In today's environment in which television schedules demand that players will be called upon to feature in several "Super Sunday" fixtures over the course of a season, as well as virtually every other day of the week at some point, such a stance would be impossible.
Routinely lauded as one of the best players never to win the World Cup, Socrates was so much more than a footballer.
The Brazilian was a highly intelligent thinker, activist and a fully qualified medical doctor, but in spite of that he was a heavy smoker and drinker, habits which led to his sad demise late last year.
His superior brain power and his chronic vices offer not one, but two reasons why he would not have made it as a modern footballer.
Of the two Charlton brothers who won the World Cup for England in 1966, one of them, Bobby, was as elegant and a gentlemanly a player as you could ever have wished to have seen.
His big brother, "Wor Jackie", wasn't.
While Bobby was a goalscoring midfielder and one of the finest footballers England ever produced, Jack spent his entire career at Leeds during an era when they were one of the most notoriously rough teams of all time.
Norman Hunter's reputation may have endured, but Jack was just as uncompromising.

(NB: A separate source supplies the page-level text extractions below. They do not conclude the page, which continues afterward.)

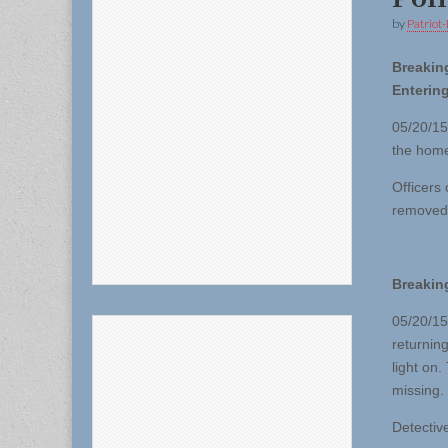
by
Patriot-
Breakin
Enterin
05/20/15
the home
Officers
removed 
Breakin
05/20/15
returnin
light on
missing.
Detective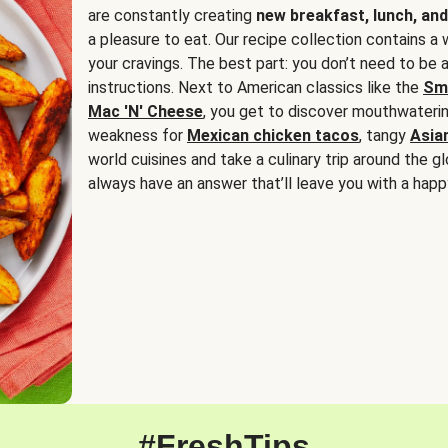
are constantly creating
new breakfast, lunch, and
a pleasure to eat. Our recipe collection contains a 
your cravings. The best part: you don’t need to be
instructions. Next to American classics like the
Sm
Mac 'N' Cheese
, you get to discover mouthwaterin
weakness for
Mexican chicken tacos
, tangy
Asia
world cuisines and take a culinary trip around the glo
always have an answer that’ll leave you with a happ
#FreshTips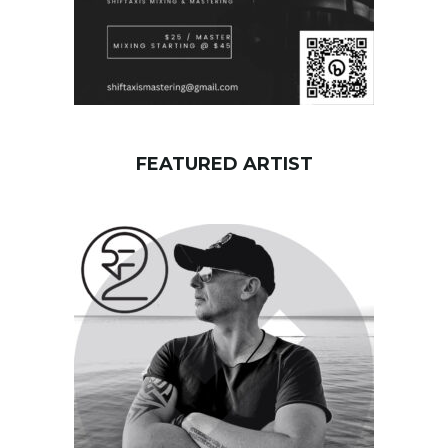
FEATURED ARTIST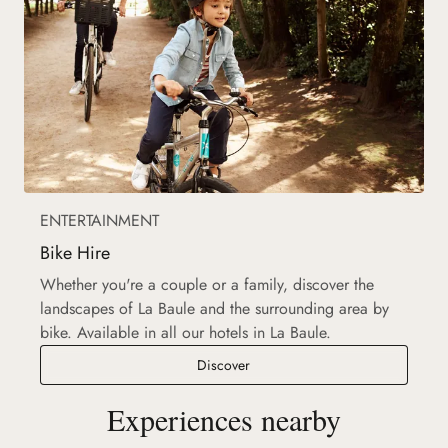
ENTERTAINMENT
Bike Hire
Whether you're a couple or a family, discover the
landscapes of La Baule and the surrounding area by
bike. Available in all our hotels in La Baule.
Bike Hire
Discover
Experiences nearby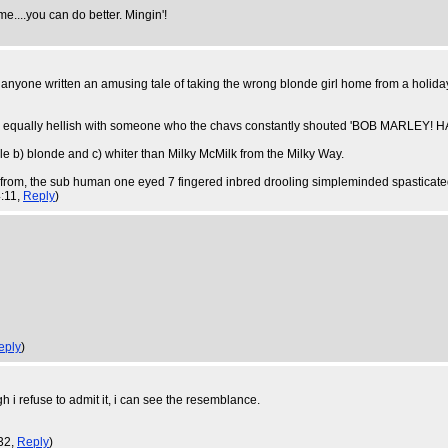
me....you can do better. Mingin'!
anyone written an amusing tale of taking the wrong blonde girl home from a holiday i
re equally hellish with someone who the chavs constantly shouted 'BOB MARLEY! HA
e b) blonde and c) whiter than Milky McMilk from the Milky Way.
from, the sub human one eyed 7 fingered inbred drooling simpleminded spasticate
4:11,
Reply
)
eply
)
h i refuse to admit it, i can see the resemblance.
:32,
Reply
)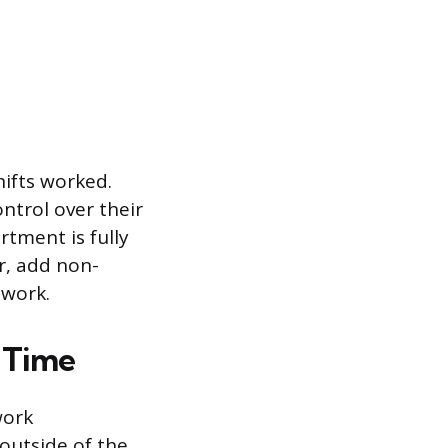
hifts worked.
ntrol over their
rtment is fully
or, add non-
 work.
 Time
work
outside of the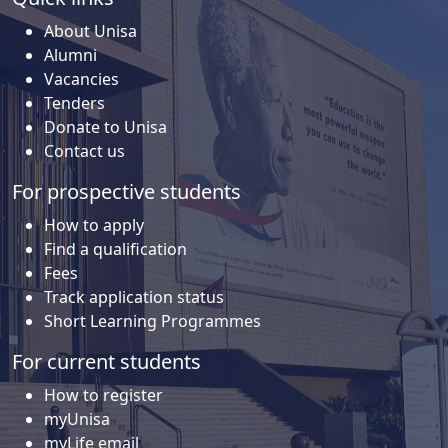
About Unisa
Alumni
Vacancies
Tenders
Donate to Unisa
Contact us
For prospective students
How to apply
Find a qualification
Fees
Track application status
Short Learning Programmes
For current students
How to register
myUnisa
myLife email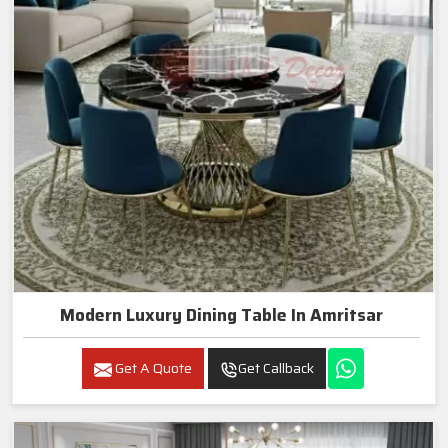
Modern Luxury Dining Table In Amritsar
Get A Quote
Get Callback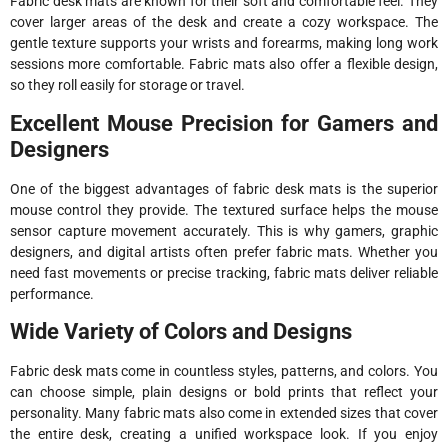
Fabric desk mats are known for their soft and comfortable feel. They
cover larger areas of the desk and create a cozy workspace. The
gentle texture supports your wrists and forearms, making long work
sessions more comfortable. Fabric mats also offer a flexible design,
so they roll easily for storage or travel.
Excellent Mouse Precision for Gamers and
Designers
One of the biggest advantages of fabric desk mats is the superior
mouse control they provide. The textured surface helps the mouse
sensor capture movement accurately. This is why gamers, graphic
designers, and digital artists often prefer fabric mats. Whether you
need fast movements or precise tracking, fabric mats deliver reliable
performance.
Wide Variety of Colors and Designs
Fabric desk mats come in countless styles, patterns, and colors. You
can choose simple, plain designs or bold prints that reflect your
personality. Many fabric mats also come in extended sizes that cover
the entire desk, creating a unified workspace look. If you enjoy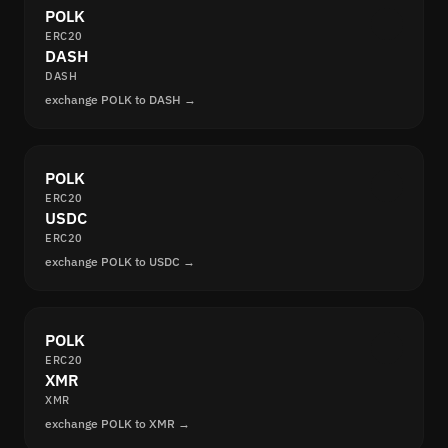
POLK
ERC20
DASH
DASH
exchange POLK to DASH →
POLK
ERC20
USDC
ERC20
exchange POLK to USDC →
POLK
ERC20
XMR
XMR
exchange POLK to XMR →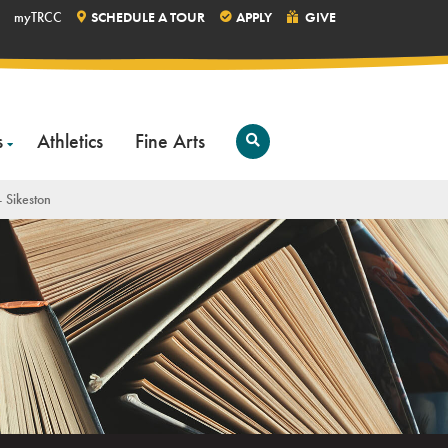
myTRCC
SCHEDULE A TOUR
APPLY
GIVE
s
Athletics
Fine Arts
Open
Search
 Sikeston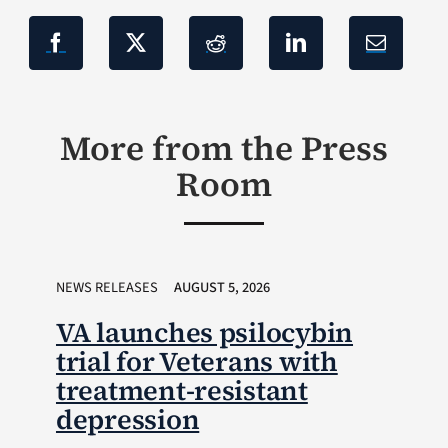
More from the Press
Room
NEWS RELEASES
AUGUST 5, 2026
VA launches psilocybin
trial for Veterans with
treatment-resistant
depression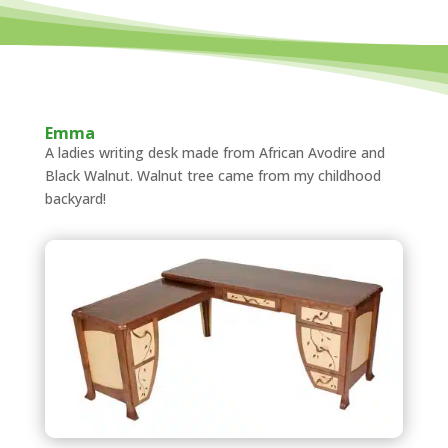
Emma
A ladies writing desk made from African Avodire and
Black Walnut. Walnut tree came from my childhood
backyard!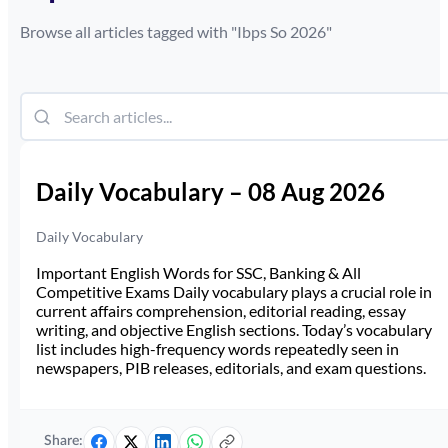
Browse all articles tagged with "
Ibps So 2026
"
Daily Vocabulary – 08 Aug 2026
Daily Vocabulary
Important English Words for SSC, Banking & All
Competitive Exams Daily vocabulary plays a crucial role in
current affairs comprehension, editorial reading, essay
writing, and objective English sections. Today’s vocabulary
list includes high-frequency words repeatedly seen in
newspapers, PIB releases, editorials, and exam questions.
Share: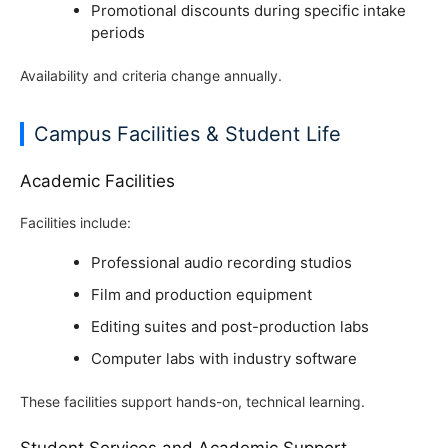
Promotional discounts during specific intake
periods
Availability and criteria change annually.
Campus Facilities & Student Life
Academic Facilities
Facilities include:
Professional audio recording studios
Film and production equipment
Editing suites and post-production labs
Computer labs with industry software
These facilities support hands-on, technical learning.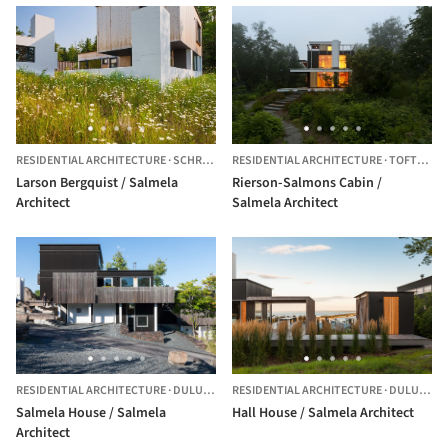
RESIDENTIAL ARCHITECTURE
·
SCHROEDER,
RESIDENTIAL ARCHITECTURE
UNITED STATES
·
TOFTE,
UNI
Larson Bergquist / Salmela
Rierson-Salmons Cabin /
Architect
Salmela Architect
RESIDENTIAL ARCHITECTURE
·
DULUTH,
UNITED STATES
RESIDENTIAL ARCHITECTURE
·
DULUTH,
U
Salmela House / Salmela
Hall House / Salmela Architect
Architect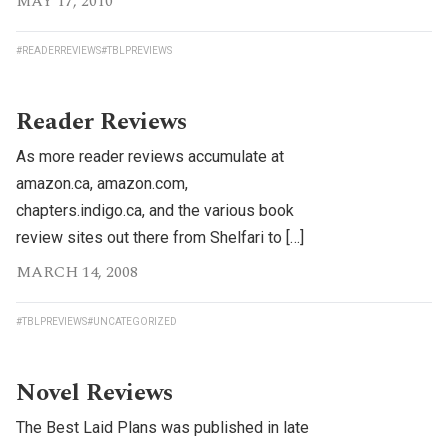
MAY 17, 2010
#READERREVIEWS
#TBLPREVIEWS
Reader Reviews
As more reader reviews accumulate at
amazon.ca, amazon.com,
chapters.indigo.ca, and the various book
review sites out there from Shelfari to […]
MARCH 14, 2008
#TBLPREVIEWS
#UNCATEGORIZED
Novel Reviews
The Best Laid Plans was published in late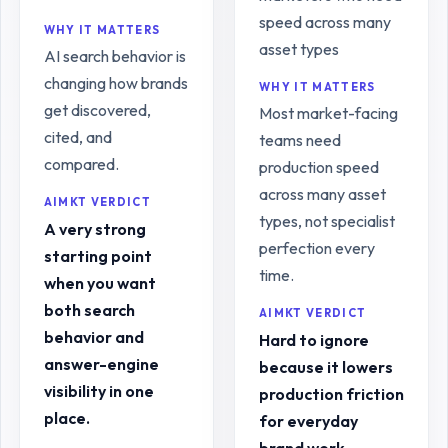
speed across many
WHY IT MATTERS
asset types
AI search behavior is
changing how brands
WHY IT MATTERS
get discovered,
Most market-facing
cited, and
teams need
compared.
production speed
across many asset
AIMKT VERDICT
types, not specialist
A very strong
perfection every
starting point
time.
when you want
both search
AIMKT VERDICT
behavior and
Hard to ignore
answer-engine
because it lowers
visibility in one
production friction
place.
for everyday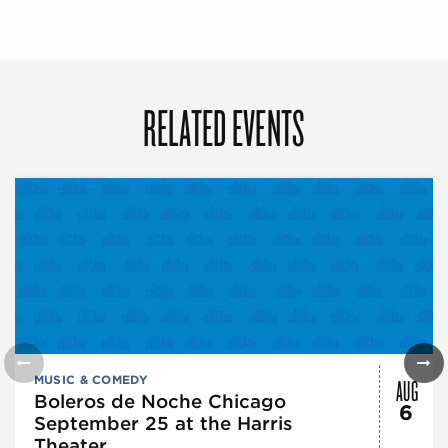
RELATED EVENTS
AUG
MUSIC & COMEDY
Boleros de Noche Chicago
6
September 25 at the Harris
Theater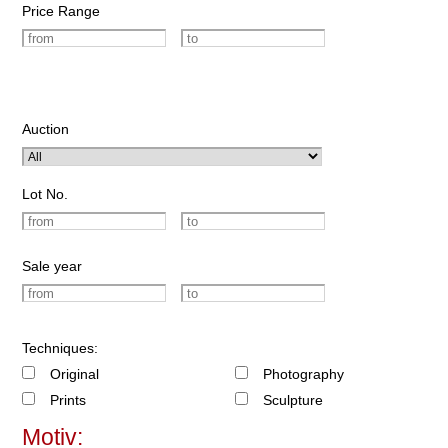
Price Range
Auction
Lot No.
Sale year
Techniques:
Original
Photography
Prints
Sculpture
Motiv: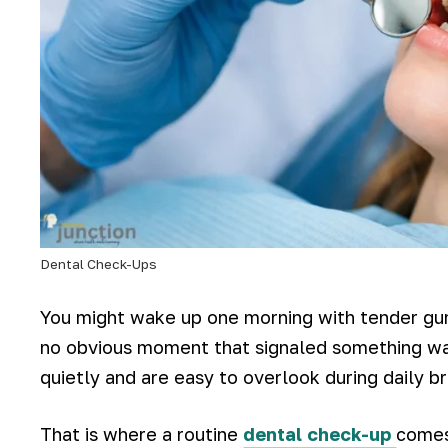
Dental Check-Ups
You might wake up one morning with tender gum
no obvious moment that signaled something w
quietly and are easy to overlook during daily br
That is where a routine
dental check-up
comes 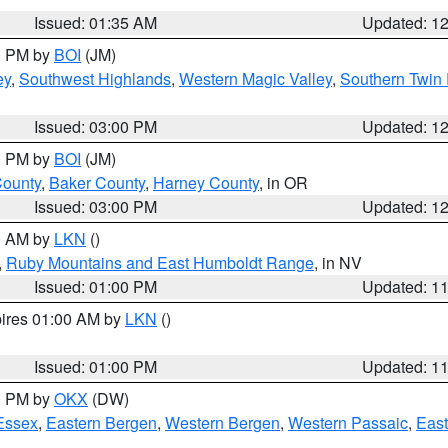
Issued: 01:35 AM
Updated: 1
00 PM by
BOI
(JM)
ey
,
Southwest Highlands
,
Western Magic Valley
,
Southern Twin 
Issued: 03:00 PM
Updated: 1
00 PM by
BOI
(JM)
County
,
Baker County
,
Harney County
, in OR
Issued: 03:00 PM
Updated: 1
00 AM by
LKN
()
,
Ruby Mountains and East Humboldt Range
, in NV
Issued: 01:00 PM
Updated: 1
pires 01:00 AM by
LKN
()
Issued: 01:00 PM
Updated: 1
00 PM by
OKX
(DW)
Essex
,
Eastern Bergen
,
Western Bergen
,
Western Passaic
,
East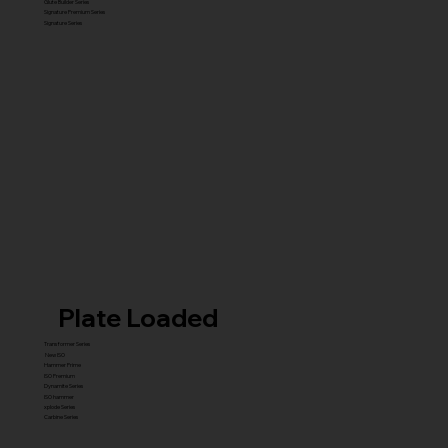
Glute Builder Series
Signature Premium Series
Signature Series
Plate Loaded
Transformer Series
New ISO
Hammer Prime
ISO Premium
Dynamite Series
ISO hammer
xplode Series
Carbine Series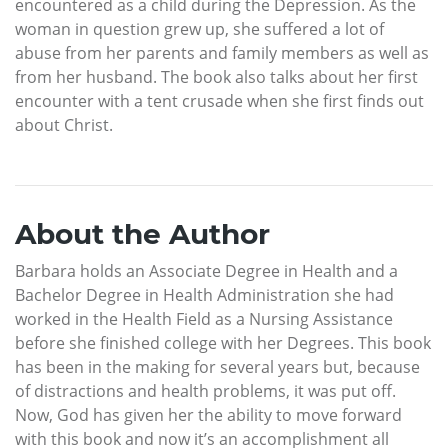
encountered as a child during the Depression. As the
woman in question grew up, she suffered a lot of
abuse from her parents and family members as well as
from her husband. The book also talks about her first
encounter with a tent crusade when she first finds out
about Christ.
About the Author
Barbara holds an Associate Degree in Health and a
Bachelor Degree in Health Administration she had
worked in the Health Field as a Nursing Assistance
before she finished college with her Degrees. This book
has been in the making for several years but, because
of distractions and health problems, it was put off.
Now, God has given her the ability to move forward
with this book and now it’s an accomplishment all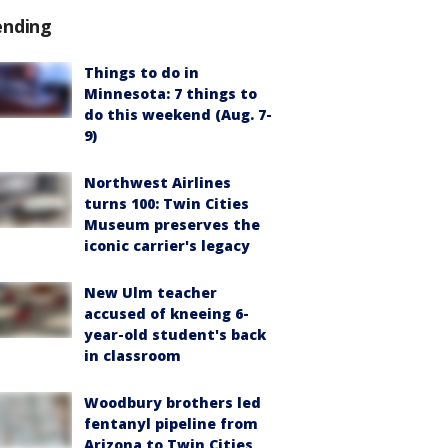
ending
Things to do in
Minnesota: 7 things to
do this weekend (Aug. 7-
9)
Northwest Airlines
turns 100: Twin Cities
Museum preserves the
iconic carrier's legacy
New Ulm teacher
accused of kneeing 6-
year-old student's back
in classroom
Woodbury brothers led
fentanyl pipeline from
Arizona to Twin Cities,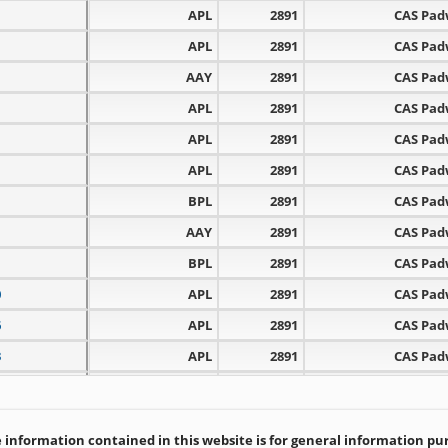
APL
2891
CAS Pa
APL
2891
CAS Pa
AAY
2891
CAS Pa
APL
2891
CAS Pa
APL
2891
CAS Pa
APL
2891
CAS Pa
BPL
2891
CAS Pa
AAY
2891
CAS Pa
BPL
2891
CAS Pa
0
APL
2891
CAS Pa
6
APL
2891
CAS Pa
3
APL
2891
CAS Pa
1
APL
2891
CAS Pa
5
APL
2891
CAS Pa
information contained in this website is for general information purp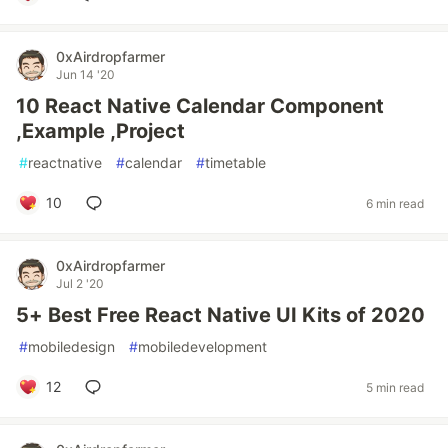
0xAirdropfarmer
Jun 14 '20
10 React Native Calendar Component
,Example ,Project
#
reactnative
#
calendar
#
timetable
10
6 min read
0xAirdropfarmer
Jul 2 '20
5+ Best Free React Native UI Kits of 2020
#
mobiledesign
#
mobiledevelopment
12
5 min read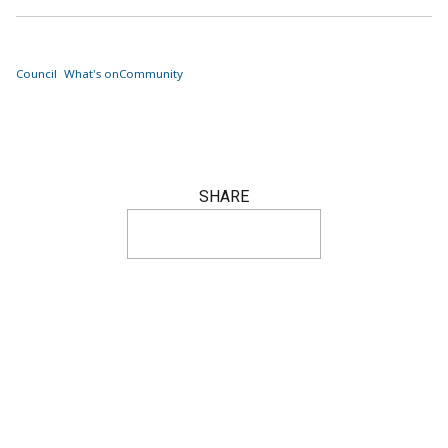
Council
What's on
Community
SHARE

Not exactly a name which resonates among most football fans around the world, but Desnica will be remembered by most fans of a certain age in the former Yugoslavia.
The forward, who played throughout the 1980s and even scored on his only appearance for his country, was born deaf, something that any modern-day footballer would have to be pretty talented to transcend if they wanted to have a career at the top level.